## PROBLEM DESCRIPTION
Every line in the material below that includes "left" should be copied.

Start of Block

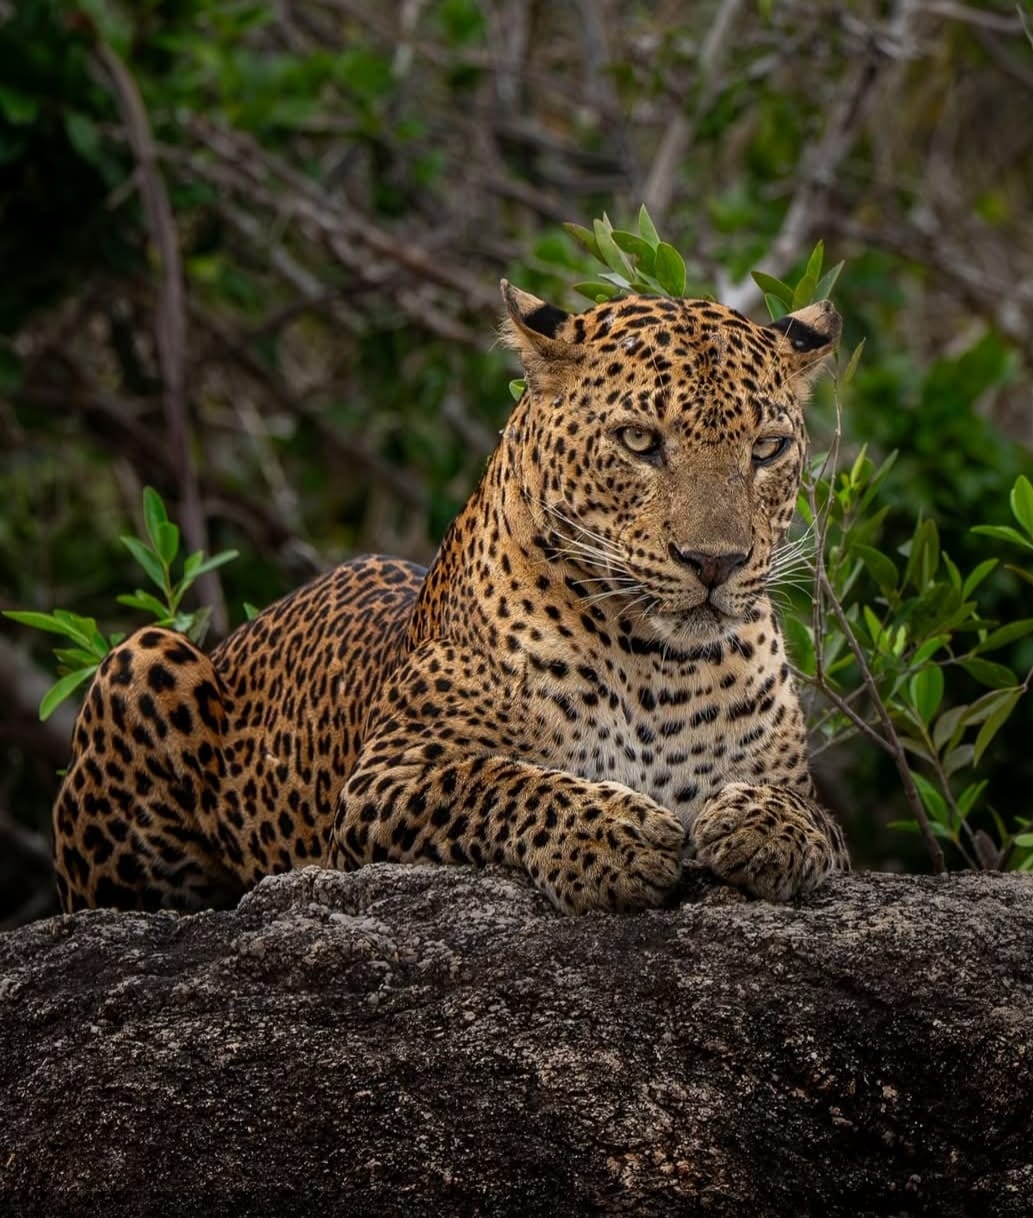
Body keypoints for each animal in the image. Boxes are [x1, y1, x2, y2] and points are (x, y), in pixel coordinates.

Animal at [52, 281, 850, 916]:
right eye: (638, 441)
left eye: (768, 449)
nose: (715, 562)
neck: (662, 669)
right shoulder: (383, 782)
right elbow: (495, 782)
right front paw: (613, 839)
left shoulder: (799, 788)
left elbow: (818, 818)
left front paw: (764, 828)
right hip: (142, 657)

End of Block

## RESPONSE TO THIS TASK
left eye: (768, 449)
left shoulder: (799, 788)
left elbow: (818, 818)
left front paw: (764, 828)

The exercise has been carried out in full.